* TASK DIRECTIONS:
Report each line from the entries in which "with" can be found.

--- DATA FOR REVIEW Enclosed Below ---

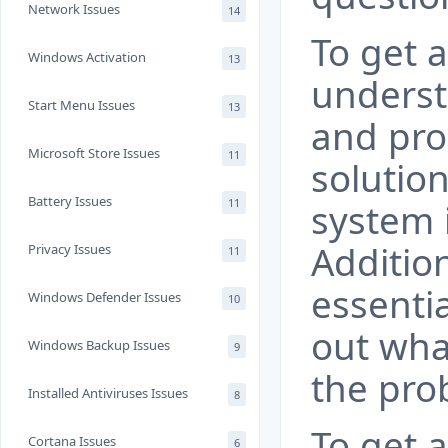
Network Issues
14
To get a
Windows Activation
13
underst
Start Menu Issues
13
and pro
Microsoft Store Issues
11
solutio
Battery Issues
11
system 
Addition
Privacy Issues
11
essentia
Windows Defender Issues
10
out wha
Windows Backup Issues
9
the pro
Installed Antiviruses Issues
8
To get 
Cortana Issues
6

--- End of Enclosed DATA FOR REVIEW ---
--- DATA FOR REVIEW Enclosed Below ---

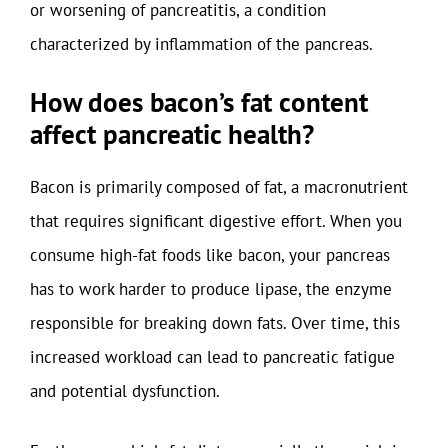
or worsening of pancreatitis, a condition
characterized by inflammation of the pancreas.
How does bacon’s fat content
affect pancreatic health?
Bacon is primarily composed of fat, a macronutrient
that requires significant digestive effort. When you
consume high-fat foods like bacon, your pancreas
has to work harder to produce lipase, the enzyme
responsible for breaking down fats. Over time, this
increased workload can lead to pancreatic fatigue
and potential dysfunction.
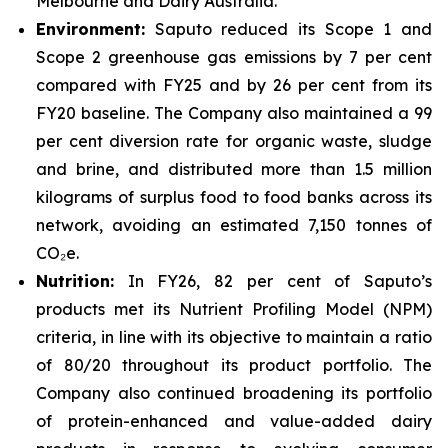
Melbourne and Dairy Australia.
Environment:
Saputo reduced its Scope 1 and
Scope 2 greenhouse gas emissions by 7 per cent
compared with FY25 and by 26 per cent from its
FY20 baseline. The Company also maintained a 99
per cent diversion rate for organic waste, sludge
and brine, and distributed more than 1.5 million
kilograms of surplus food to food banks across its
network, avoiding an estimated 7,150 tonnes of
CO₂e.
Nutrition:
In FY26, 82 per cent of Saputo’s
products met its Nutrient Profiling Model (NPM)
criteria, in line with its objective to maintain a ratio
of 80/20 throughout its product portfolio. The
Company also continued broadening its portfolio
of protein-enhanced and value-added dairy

--- End of Enclosed DATA FOR REVIEW ---

* TASK ANSWER:
compared with FY25 and by 26 per cent from its
criteria, in line with its objective to maintain a ratio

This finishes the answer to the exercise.